“They don’t expect us to win here at Bowie. That’s the way it always is,” coach Javier Diaz says to a locker room full of players. Diaz—an assistant coach at El Paso’s Bowie High School—is talking about baseball, pumping up the Bowie team to face their arch-rival, El Paso Jefferson, in the 2017 district championship game. But his message resonates with border-area students who have never stepped foot on a baseball field. “We’re the have-nothings, that we ain’t shit, we ain’t gonna amount to shit, we ain’t gonna be shit,” he continues. “You guys can change that tonight.”

The Tribeca Studios documentary Home + Away tells the story of Bowie student-athletes who use sports to try to overcome barriers of language, poverty, and low expectations. The film, directed by Los Angeles-based Matt Ogens, debuts this weekend at the Tribeca Film Festival in New York.

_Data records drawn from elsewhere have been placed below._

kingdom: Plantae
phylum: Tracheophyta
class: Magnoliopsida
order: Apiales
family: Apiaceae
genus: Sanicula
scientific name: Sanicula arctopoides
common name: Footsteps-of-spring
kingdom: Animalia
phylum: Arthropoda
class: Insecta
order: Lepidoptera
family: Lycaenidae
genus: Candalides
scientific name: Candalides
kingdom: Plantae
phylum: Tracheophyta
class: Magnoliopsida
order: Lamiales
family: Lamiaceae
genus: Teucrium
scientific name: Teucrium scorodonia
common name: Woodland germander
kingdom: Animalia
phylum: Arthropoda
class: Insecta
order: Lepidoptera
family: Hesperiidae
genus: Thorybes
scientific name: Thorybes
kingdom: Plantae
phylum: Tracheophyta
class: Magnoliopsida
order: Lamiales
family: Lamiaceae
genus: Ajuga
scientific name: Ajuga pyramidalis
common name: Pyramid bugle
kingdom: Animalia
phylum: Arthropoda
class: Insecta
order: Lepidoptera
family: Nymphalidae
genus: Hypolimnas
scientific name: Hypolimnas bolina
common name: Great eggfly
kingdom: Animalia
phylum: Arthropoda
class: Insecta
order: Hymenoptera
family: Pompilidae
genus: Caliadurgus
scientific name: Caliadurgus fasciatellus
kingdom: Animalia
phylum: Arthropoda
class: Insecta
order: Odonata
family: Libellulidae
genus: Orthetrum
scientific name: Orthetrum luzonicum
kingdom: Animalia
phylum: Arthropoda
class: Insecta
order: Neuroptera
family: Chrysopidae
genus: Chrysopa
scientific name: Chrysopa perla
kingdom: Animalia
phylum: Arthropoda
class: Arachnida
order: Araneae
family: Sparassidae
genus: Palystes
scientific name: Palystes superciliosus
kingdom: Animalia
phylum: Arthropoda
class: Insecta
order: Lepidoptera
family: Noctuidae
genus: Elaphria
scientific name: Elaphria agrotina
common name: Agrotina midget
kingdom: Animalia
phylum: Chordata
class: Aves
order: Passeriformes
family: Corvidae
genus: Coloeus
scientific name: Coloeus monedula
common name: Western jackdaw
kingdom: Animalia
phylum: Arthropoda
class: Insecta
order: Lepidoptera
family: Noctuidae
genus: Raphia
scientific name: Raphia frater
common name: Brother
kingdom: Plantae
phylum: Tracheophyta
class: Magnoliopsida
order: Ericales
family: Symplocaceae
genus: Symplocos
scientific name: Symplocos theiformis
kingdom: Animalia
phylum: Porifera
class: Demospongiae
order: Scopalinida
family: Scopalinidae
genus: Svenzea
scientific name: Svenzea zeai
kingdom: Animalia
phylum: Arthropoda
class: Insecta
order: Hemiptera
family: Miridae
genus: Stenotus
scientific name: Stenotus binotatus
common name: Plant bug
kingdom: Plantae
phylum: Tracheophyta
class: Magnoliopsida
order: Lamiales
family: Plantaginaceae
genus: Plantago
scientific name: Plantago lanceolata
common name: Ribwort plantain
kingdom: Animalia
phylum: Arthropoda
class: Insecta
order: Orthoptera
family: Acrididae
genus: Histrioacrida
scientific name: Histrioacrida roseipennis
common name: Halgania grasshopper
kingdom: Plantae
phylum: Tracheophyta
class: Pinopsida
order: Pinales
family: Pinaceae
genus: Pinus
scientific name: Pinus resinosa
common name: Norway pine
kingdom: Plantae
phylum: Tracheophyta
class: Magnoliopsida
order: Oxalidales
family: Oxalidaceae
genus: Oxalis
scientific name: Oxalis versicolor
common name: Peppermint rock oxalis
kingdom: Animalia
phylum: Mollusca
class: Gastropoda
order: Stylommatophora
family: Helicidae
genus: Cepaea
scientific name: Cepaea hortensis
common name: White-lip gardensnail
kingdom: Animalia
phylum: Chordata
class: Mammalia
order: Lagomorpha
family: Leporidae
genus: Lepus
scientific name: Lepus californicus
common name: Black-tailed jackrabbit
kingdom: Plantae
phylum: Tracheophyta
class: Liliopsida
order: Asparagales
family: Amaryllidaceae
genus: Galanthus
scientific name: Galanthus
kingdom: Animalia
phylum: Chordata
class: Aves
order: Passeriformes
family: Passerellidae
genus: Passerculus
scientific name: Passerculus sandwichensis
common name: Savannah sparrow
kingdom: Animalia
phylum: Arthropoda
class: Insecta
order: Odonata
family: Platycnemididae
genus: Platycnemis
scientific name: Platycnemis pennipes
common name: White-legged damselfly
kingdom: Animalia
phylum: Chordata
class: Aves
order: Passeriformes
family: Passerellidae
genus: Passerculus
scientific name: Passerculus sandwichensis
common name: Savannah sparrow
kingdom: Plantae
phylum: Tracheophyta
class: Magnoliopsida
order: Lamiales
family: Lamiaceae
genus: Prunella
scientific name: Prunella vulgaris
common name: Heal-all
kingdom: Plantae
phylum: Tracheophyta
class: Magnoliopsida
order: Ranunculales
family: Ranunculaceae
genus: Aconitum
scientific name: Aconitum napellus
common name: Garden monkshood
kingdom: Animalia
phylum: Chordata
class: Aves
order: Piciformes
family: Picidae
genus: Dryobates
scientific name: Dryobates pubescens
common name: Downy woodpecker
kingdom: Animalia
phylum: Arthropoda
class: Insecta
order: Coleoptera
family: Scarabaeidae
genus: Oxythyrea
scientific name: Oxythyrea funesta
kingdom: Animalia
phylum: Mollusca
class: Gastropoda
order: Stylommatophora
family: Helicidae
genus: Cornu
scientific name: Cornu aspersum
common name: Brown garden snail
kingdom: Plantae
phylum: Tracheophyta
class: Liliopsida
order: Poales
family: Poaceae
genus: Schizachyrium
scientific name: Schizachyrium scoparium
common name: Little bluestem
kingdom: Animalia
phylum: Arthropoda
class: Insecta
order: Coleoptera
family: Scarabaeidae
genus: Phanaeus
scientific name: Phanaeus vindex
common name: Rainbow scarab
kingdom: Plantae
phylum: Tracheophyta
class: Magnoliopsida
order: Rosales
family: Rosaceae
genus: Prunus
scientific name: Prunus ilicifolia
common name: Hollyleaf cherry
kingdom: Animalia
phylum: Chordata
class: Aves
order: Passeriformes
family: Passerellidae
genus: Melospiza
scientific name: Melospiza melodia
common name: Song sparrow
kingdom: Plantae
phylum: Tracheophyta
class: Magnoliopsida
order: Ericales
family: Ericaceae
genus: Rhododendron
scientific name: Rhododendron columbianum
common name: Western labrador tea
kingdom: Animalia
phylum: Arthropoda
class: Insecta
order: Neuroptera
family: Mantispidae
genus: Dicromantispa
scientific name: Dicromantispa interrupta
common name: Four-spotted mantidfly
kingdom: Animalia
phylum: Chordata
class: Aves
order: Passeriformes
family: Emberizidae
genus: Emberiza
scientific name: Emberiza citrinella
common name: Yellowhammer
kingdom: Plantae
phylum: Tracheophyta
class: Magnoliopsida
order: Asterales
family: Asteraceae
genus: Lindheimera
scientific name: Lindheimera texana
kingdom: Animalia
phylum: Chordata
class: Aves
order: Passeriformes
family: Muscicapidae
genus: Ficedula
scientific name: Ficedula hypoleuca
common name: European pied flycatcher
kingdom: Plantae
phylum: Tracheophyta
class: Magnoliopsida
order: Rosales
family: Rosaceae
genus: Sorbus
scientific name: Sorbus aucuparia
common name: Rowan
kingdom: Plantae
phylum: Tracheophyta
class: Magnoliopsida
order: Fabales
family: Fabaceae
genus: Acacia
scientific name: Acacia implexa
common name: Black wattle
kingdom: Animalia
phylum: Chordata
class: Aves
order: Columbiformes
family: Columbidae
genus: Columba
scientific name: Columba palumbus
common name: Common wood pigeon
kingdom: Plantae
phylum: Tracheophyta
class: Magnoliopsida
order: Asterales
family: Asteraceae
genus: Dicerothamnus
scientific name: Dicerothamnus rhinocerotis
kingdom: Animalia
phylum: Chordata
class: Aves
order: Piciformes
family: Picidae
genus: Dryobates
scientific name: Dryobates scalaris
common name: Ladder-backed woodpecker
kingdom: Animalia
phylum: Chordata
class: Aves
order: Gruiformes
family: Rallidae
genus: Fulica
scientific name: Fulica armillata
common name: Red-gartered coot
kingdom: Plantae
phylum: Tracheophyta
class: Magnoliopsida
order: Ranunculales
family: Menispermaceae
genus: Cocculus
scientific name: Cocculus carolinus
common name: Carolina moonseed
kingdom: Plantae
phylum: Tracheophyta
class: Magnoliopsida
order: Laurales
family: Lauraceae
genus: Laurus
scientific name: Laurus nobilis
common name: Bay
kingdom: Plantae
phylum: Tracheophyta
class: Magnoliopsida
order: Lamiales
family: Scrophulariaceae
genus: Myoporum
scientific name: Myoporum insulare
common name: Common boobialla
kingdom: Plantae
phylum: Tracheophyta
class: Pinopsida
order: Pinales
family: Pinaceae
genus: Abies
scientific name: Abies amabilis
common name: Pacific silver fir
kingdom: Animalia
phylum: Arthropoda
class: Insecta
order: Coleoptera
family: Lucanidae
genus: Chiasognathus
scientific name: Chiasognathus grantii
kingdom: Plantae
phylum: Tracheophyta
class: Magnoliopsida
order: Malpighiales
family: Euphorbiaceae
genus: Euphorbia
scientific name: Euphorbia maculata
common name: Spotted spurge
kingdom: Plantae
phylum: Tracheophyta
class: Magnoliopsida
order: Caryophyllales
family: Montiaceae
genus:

Ogens, 35, says Robert DeNiro’s Tribeca Studios wanted to make a film about youth sports in struggling economic areas. As debates over immigration and border security continue, Ogens decided to focus on a high school close to the U.S.–Mexico border. He settled on Bowie High School, which abuts a fence separating El Paso and Ciudad Juárez, Mexico.

“We all have opinions and judgments on either side of the debate. But often with the news we take a stand or a side from wherever we’re sitting—in Los Angeles, New York—and we rarely check in with the people affected by the border on either side and see how they feel. We’re almost making judgments that affect people without checking in with the people,” Ogens says.

The film focuses on three students: wrestler Shyanne Murguia, who moved to El Paso from California while her mother served a three-year prison term for drug smuggling; soccer player Erik Espinoza Villa, who lives with an uncle and grandmother in El Paso while his parents and siblings live in Juárez; and Francisco Mata, a baseball player who lives with his mother and siblings in El Paso while his father, barred from the United States because of past illegal entry, stays in Juárez.

All three students are U.S. citizens, though Espinoza Villa and Mata have lives on both sides of the border. The boys frequently go to Juárez to visit family or shop, but Mata’s father can’t watch him play baseball at Bowie. Espinoza Villa doesn’t attend Bowie’s prom because his girlfriend lives in Juárez and can’t cross into El Paso. The film captures the dual nature of the boundary, which joins two nations and two communities together, but divides them at the same time.

The film focuses on baseball player Francisco Mata, wrestler Shyanne Murguia, and soccer player Erik Espinoza Villa. The three students flew from El Paso to New York on Thursday to attend the Tribeca Film Festival.
The film focuses on baseball player Francisco Mata, wrestler Shyanne Murguia, and soccer player Erik Espinoza Villa. The three students flew from El Paso to New York on Thursday to attend the Tribeca Film Festival.Simon Chandler

Donald Trump’s presence looms large in Home + Away. One scene features Murguia and her classmates watching Trump’s inauguration on TV, and she expresses her fears about what might lie ahead for her friends and family. But the documentary doesn’t dwell on politics. “We have some level of knowledge about the border, so I didn’t need to recap it for everyone. I just wanted to do a character-driven film from following characters in real time,” Ogens says.

And though it is set in the Trump era, the film could have been made anytime at Bowie in the past 40 years. The school—strapped for resources needed to educate a low-income, English-learning, immigrant population—has long struggled. A decade ago, El Paso school administrators gave up on many of Bowie’s students. Instead of trying to educate them, they gamed state and federal accountability systems by driving some students out of school and pushing others to graduation with very little education. The cheating scheme eventually was exposed and the superintendent spent a couple years in federal prison.

Bowie’s struggles continue; the school has gone through eight principals in five years. But Home + Away shows the dedication of Bowie teachers and coaches. In one scene, wrestling coach Victor Montes combs through a South El Paso used clothing store to buy $5 athletic shoes for his team with his own money.

The three stars of the film flew from El Paso to New York on Thursday to attend the Tribeca Film Festival. It’s the first time for all three in New York, and they hope to help others better understand young people who live on the border. “People have to learn that we are not that bad kind of kids that they say,” says Espinoza Villa, who graduated from Bowie in 2017 and now works as a mechanic in Juárez while pursuing a professional soccer career. “We’re people trying to get a better future, just like everyone else.”

Mata is now a senior at Bowie, once again pitching and playing third base for the Bears baseball team. Murguia graduated in 2017 and is attending Midland College, studying to become an emergency medical technician. “I just want people to see that anything is possible. It doesn’t matter where you’re from, the struggles that everybody has, you can do it,” Murguia says.